Nathan was speaking to him, and abandoning his introspection, Marshall nodded his head. "I—live in Fulham," he admitted, glancing out the window of the cab and guessing they were only a few minutes from their destination. Then, "Are you sure your wife won't mind me turning up like this, uninvited? I mean, you could have rung and warned her before we left."
"I could," agreed Nathan with a wry smile, and Marshall wondered why he had never noticed the humour in the other man's face before. He had always found Nathan completely humourless, and it was another point of contradiction to be stored away.
He sighed. In the past two years he had, reluctantly, come to respect his father's dedication to the business, and he shared Matthew's bitterness at Nathan's betrayal. Only the accident had saved him from certain prosecution. For the first time since she'd married Nathan, Matthew wasn't taking Caitlin's feelings into account.
But if there was one thing Matthew loved—more than either of his two children, Marshall acknowledged with some regret—it was the company and the integrity on which it was founded. Nathan had jeopardised that, therefore Nathan must be punished. But what could you do with a man who didn't remember who he was?
"How well do you know—my wife?" Nathan asked suddenly, and Marshall was once again compelled to look the other man's way.
"Not—well," he conceded, acknowledging the und
erstatement. If it was up to Caitlin, he probably wouldn't have known her at all.
"You're not married?"
Marshall hesitated. He was supposed to be the one asking the questions, he thought ruefully, but it was easier to answer than demur. "No," he agreed. "I—share a house with my mother. It's convenient for both of us, and she'd miss me if I moved away."
"I'm sure."
Once again, Nathan absorbed what he had told him, and Marshall wondered what he was thinking now that the journey was almost over. He still didn't really know why Nathan had come to the office. According to Matthew, he had an appointment with a neurologist later in the week, and it would seem unwise to do anything without his approval.

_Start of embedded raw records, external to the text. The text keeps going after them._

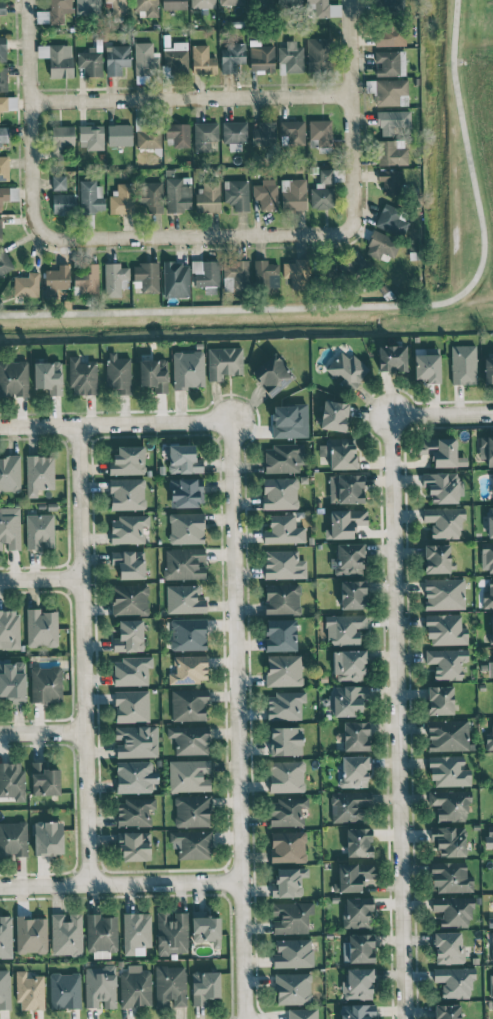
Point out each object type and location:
building: (231, 2)
building: (203, 3)
building: (260, 3)
building: (288, 3)
building: (387, 3)
building: (174, 4)
building: (2, 7)
building: (87, 7)
building: (118, 7)
building: (148, 7)
building: (323, 8)
building: (59, 10)
building: (389, 36)
building: (3, 49)
building: (316, 54)
building: (291, 56)
building: (176, 57)
building: (231, 57)
building: (261, 57)
building: (145, 58)
building: (57, 59)
building: (116, 59)
building: (202, 60)
building: (89, 62)
building: (390, 63)
building: (391, 92)
road: (190, 97)
building: (8, 103)
road: (351, 116)
road: (30, 121)
building: (392, 121)
building: (292, 131)
building: (3, 134)
building: (119, 134)
building: (178, 134)
building: (234, 134)
building: (263, 134)
building: (321, 134)
building: (204, 135)
building: (91, 136)
building: (62, 138)
building: (391, 152)
park: (463, 163)
building: (4, 167)
building: (389, 181)
building: (58, 182)
building: (323, 191)
building: (6, 193)
building: (178, 194)
building: (236, 194)
building: (266, 194)
building: (293, 194)
building: (90, 195)
building: (149, 197)
building: (208, 197)
building: (122, 199)
building: (63, 204)
building: (392, 222)
building: (0, 229)
road: (196, 237)
building: (381, 245)
building: (4, 263)
building: (205, 273)
building: (265, 273)
building: (296, 273)
building: (234, 275)
building: (146, 276)
building: (114, 279)
building: (175, 279)
building: (57, 281)
building: (87, 281)
building: (26, 284)
road: (480, 291)
road: (382, 304)
building: (392, 358)
building: (224, 362)
building: (463, 364)
building: (427, 367)
building: (188, 369)
building: (347, 369)
building: (488, 370)
building: (117, 373)
building: (153, 374)
building: (272, 374)
building: (48, 376)
building: (82, 376)
building: (13, 378)
building: (334, 415)
building: (289, 421)
road: (115, 424)
building: (486, 449)
building: (441, 451)
building: (339, 452)
building: (283, 458)
building: (183, 459)
building: (127, 460)
building: (9, 473)
building: (39, 473)
building: (442, 487)
building: (346, 488)
building: (186, 492)
building: (279, 493)
building: (127, 494)
building: (444, 521)
building: (344, 523)
building: (186, 527)
building: (9, 528)
building: (128, 529)
building: (39, 530)
building: (283, 530)
building: (486, 556)
building: (347, 558)
building: (436, 558)
building: (129, 563)
building: (184, 563)
building: (283, 564)
road: (39, 579)
building: (444, 593)
building: (352, 594)
building: (489, 594)
building: (282, 598)
building: (129, 599)
building: (184, 599)
building: (491, 627)
building: (41, 628)
building: (345, 628)
building: (9, 629)
building: (445, 629)
building: (188, 634)
building: (280, 634)
building: (129, 636)
road: (80, 654)
building: (446, 662)
building: (349, 664)
road: (395, 665)
building: (188, 669)
building: (490, 669)
building: (131, 670)
building: (283, 670)
building: (13, 682)
building: (46, 684)
building: (440, 699)
building: (347, 700)
building: (189, 704)
building: (285, 705)
building: (131, 706)
road: (236, 719)
road: (41, 732)
building: (356, 735)
building: (448, 735)
building: (189, 739)
building: (489, 739)
building: (285, 740)
building: (136, 741)
building: (353, 771)
building: (448, 771)
building: (189, 775)
building: (135, 776)
building: (286, 776)
building: (44, 779)
building: (12, 780)
building: (451, 804)
building: (349, 806)
building: (192, 810)
building: (134, 811)
building: (287, 811)
building: (489, 836)
building: (13, 838)
building: (48, 838)
building: (449, 840)
building: (358, 842)
building: (192, 844)
building: (134, 846)
building: (288, 846)
building: (353, 876)
building: (451, 877)
road: (119, 882)
building: (288, 882)
building: (453, 910)
building: (357, 912)
building: (291, 917)
building: (490, 922)
building: (206, 929)
building: (136, 933)
building: (171, 933)
building: (31, 934)
building: (66, 934)
building: (101, 935)
building: (5, 936)
building: (492, 945)
building: (448, 947)
building: (360, 948)
building: (292, 953)
building: (454, 981)
building: (357, 983)
building: (170, 985)
building: (491, 985)
building: (204, 986)
building: (4, 988)
building: (135, 988)
building: (293, 988)
building: (64, 990)
building: (29, 991)
building: (357, 1011)
building: (447, 1011)
building: (302, 1013)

Nevertheless, it was becoming harder and harder to dislike Nathan. He'd discovered that during the weekend at Fairings, and his opinion hadn't changed today. The man who had been shown into his office that afternoon had seemed almost diffident—and he'd demonstrated an unnerving ability to learn.
The cab braked, and glancing through the window again, Marshall saw the block of luxury flats towering above them. Wellsley Square was also the home of several media stars, and at least one Member of Parliament. In consequence, the security was efficient, but not noticeably overt.
Nathan paid the cab driver, and then the two men walked into the glass-walled foyer. Obviously, Nathan was known here, and no one questioned their progress as they walked towards the lifts. Then, in no time at all, they were at the door of the flat, and before Nathan could insert his key in the lock, it opened.
To say Caitlin looked surprised to see Marshall would have been an understatement. Shocked, perhaps; anxious, certainly. Her expression mirrored a wealth of emotion as she forced her gaze back to her husband's face.
"You're late," she said, her words clipped, her tone verging on the accusatory. "Where the—where have you been?"